Les actions de Dassault Aviation reculent alors que les commandes d’avions Falcon atteignent leur plus bas niveau en cinq ans

  • L’action de Dassault Aviation a chuté alors que les commandes d’avions Falcon ont chuté à leur plus bas niveau depuis 2020.
  • Malgré la faiblesse commerciale, la division défense de Dassault a enregistré une forte demande, portant le carnet de commandes à 48,3 milliards d’euros.
  • La compagnie a réaffirmé ses perspectives pour 2025, tablant sur des ventes de 6,5 milliards d’euros et des livraisons de 40 avions Falcon.
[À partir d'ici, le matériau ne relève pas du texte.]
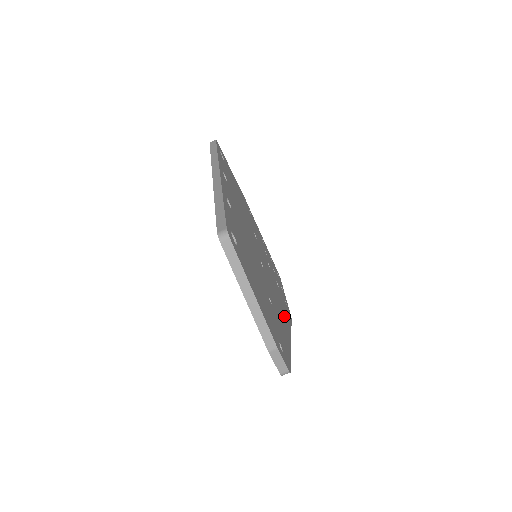
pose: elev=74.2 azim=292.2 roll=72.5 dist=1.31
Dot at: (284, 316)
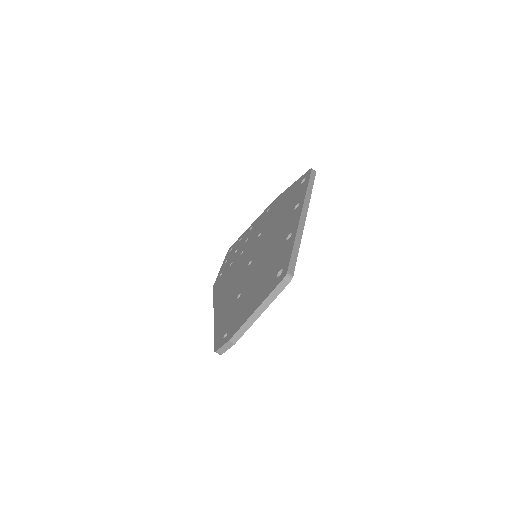
Dot at: occluded
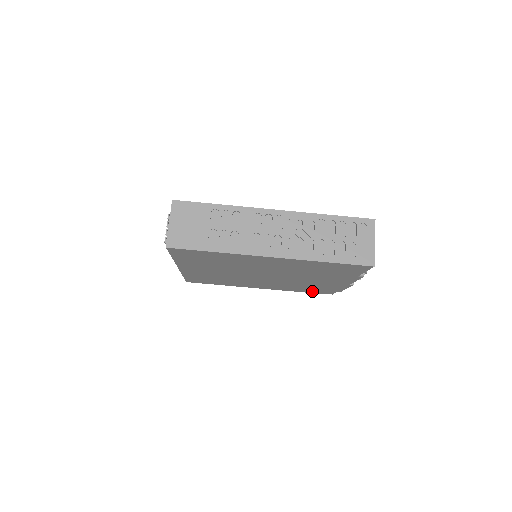
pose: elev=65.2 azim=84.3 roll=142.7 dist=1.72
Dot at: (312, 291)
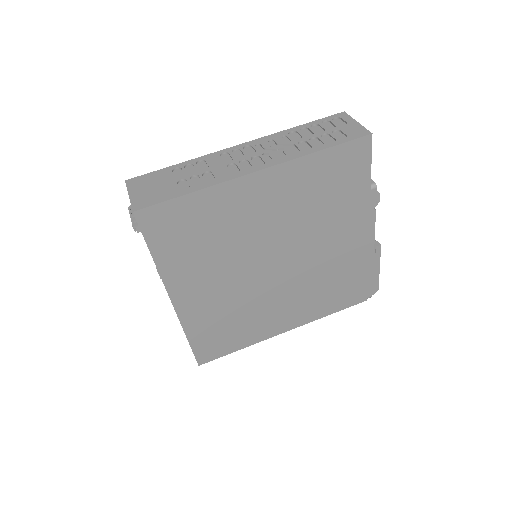
Dot at: (346, 299)
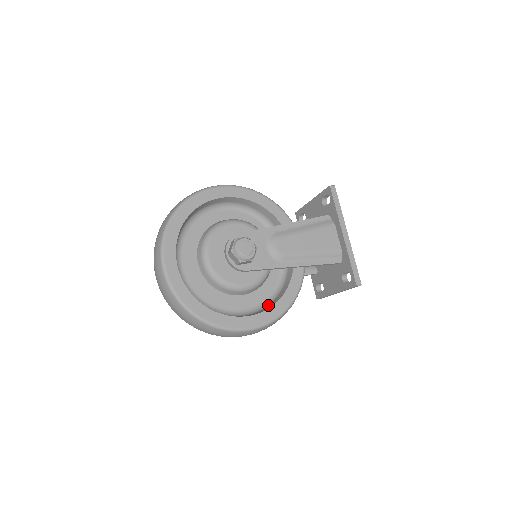
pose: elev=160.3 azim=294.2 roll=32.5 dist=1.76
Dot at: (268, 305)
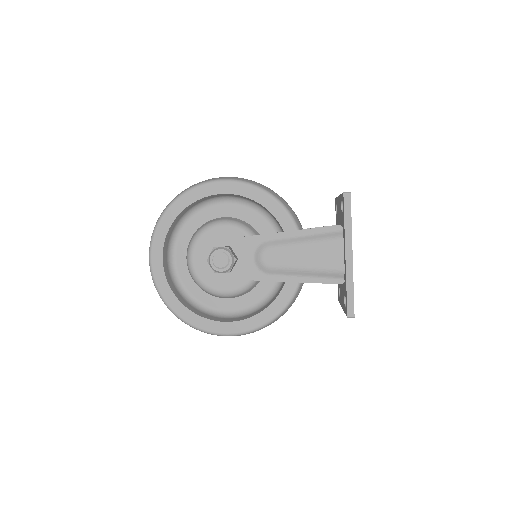
Dot at: (255, 311)
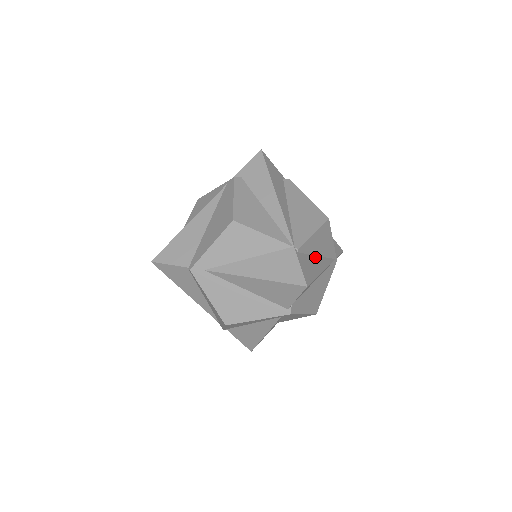
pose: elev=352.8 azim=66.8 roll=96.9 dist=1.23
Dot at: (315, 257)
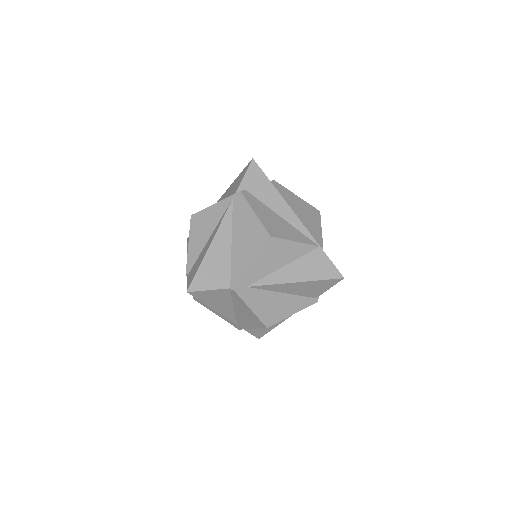
Dot at: occluded
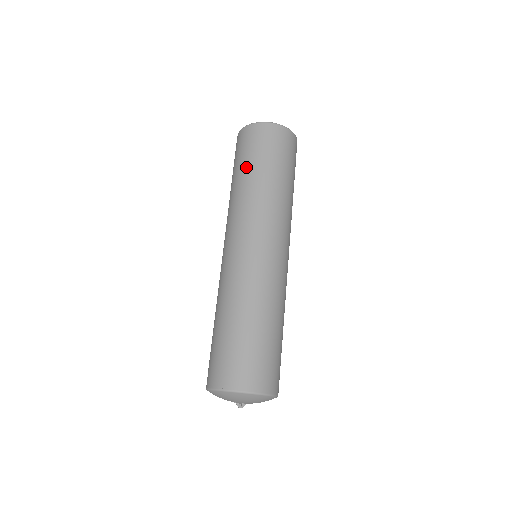
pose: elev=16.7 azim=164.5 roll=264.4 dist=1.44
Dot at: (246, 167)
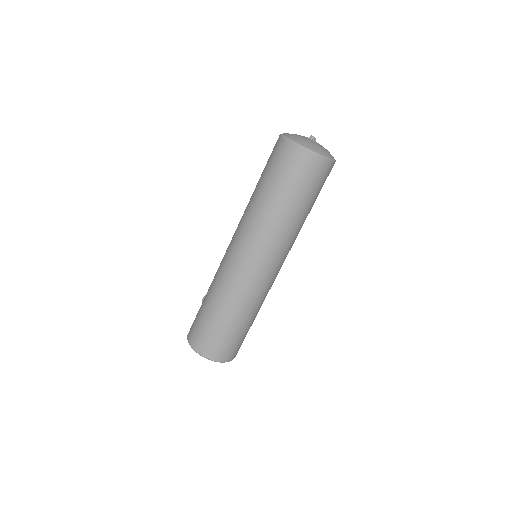
Dot at: (282, 194)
Dassault Aviation SA a vu son action chuter de 1 % après la publication de ses résultats du premier semestre 2025, la faiblesse des commandes de jets privés et les difficultés de la chaîne d’approvisionnement pesant sur les performances commerciales de l’entreprise.
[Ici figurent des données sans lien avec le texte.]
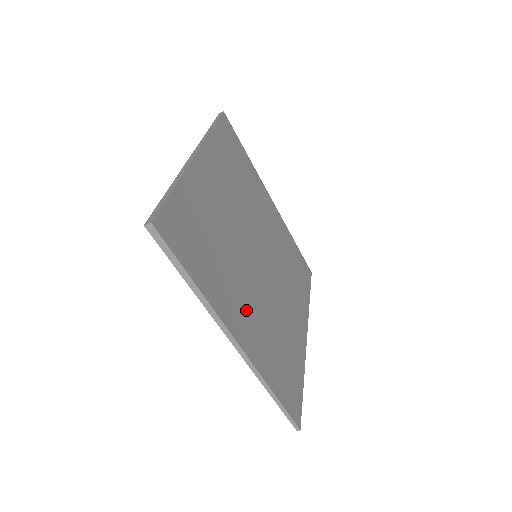
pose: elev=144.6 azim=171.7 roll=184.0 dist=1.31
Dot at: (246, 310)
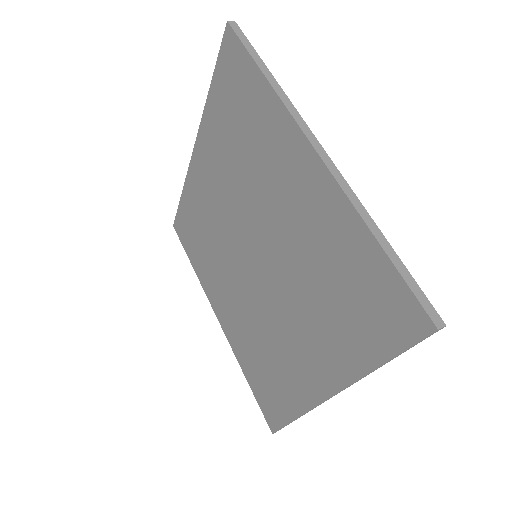
Dot at: occluded
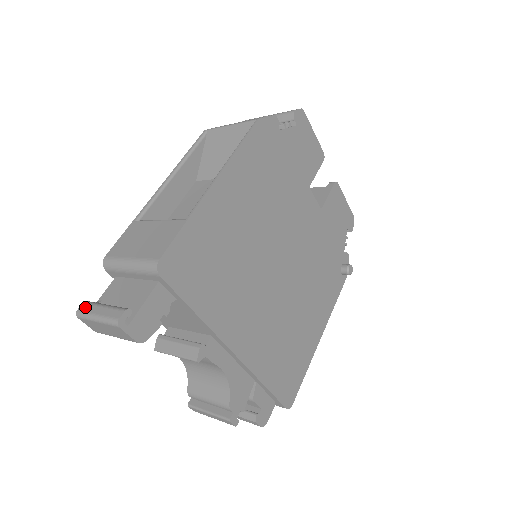
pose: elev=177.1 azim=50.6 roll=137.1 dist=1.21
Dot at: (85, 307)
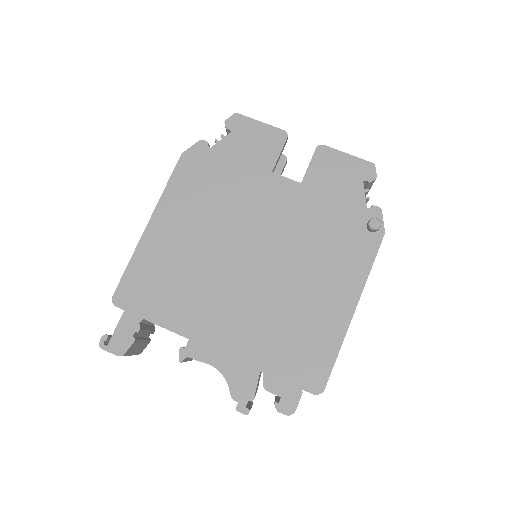
Dot at: occluded
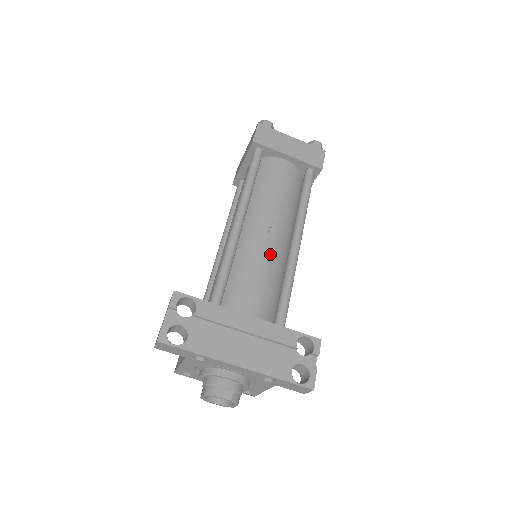
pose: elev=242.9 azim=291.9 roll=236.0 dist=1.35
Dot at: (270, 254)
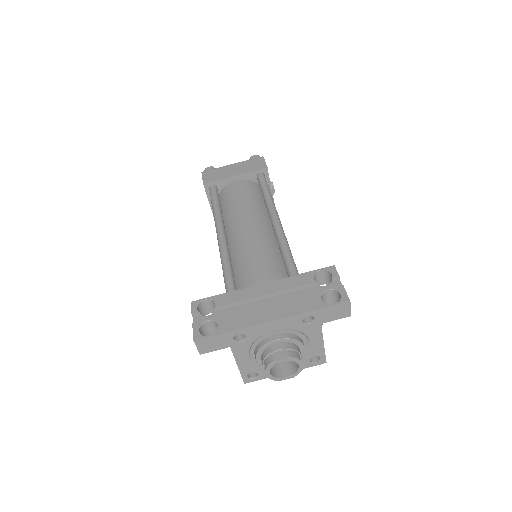
Dot at: (258, 240)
Le constructeur aéronautique français a indiqué que les commandes de ses avions d’affaires Falcon étaient tombées à leur plus bas niveau depuis 2020, même si le carnet de commandes global a atteint un niveau record, soutenu par une forte demande de défense.

Les commandes de Falcon diminuent dans un contexte de pressions sur les tarifs et la chaîne d’approvisionnement

Dassault n’a reçu que huit commandes d’avions d’affaires Falcon au cours du premier semestre, soit le plus bas niveau depuis 2020.

Le PDG Eric Trappier a attribué le ralentissement à la menace persistante de droits de douane et aux retards d’assemblage qui en découlent, qui découragent les clients.

« Il y a un impact tarifaire, cela ne fait aucun doute », a déclaré M. Trappier lors d’une conférence de presse, ajoutant que les difficultés de la chaîne d’approvisionnement augmentaient également les délais de livraison et exerçaient une pression sur les ventes.

Au total, les Falcons ont représenté 903 millions d’euros (1,1 milliard de dollars), soit 11 %, des 8,1 milliards d’euros de commandes de la société au premier semestre.

La société continue de surveiller les négociations entre les États-Unis et l’Europe, ce qui pourrait affecter davantage la demande de Falcon à l’avenir.

Dassault a réaffirmé son objectif annuel de livrer 40 avions Falcon, mais les perspectives de ventes supplémentaires restent incertaines dans les conditions commerciales actuelles.

L’activité Défense génère un carnet de commandes record

Malgré la baisse de la demande de jets privés, le carnet de commandes global de Dassault reste solide, en grande partie grâce à son segment défense.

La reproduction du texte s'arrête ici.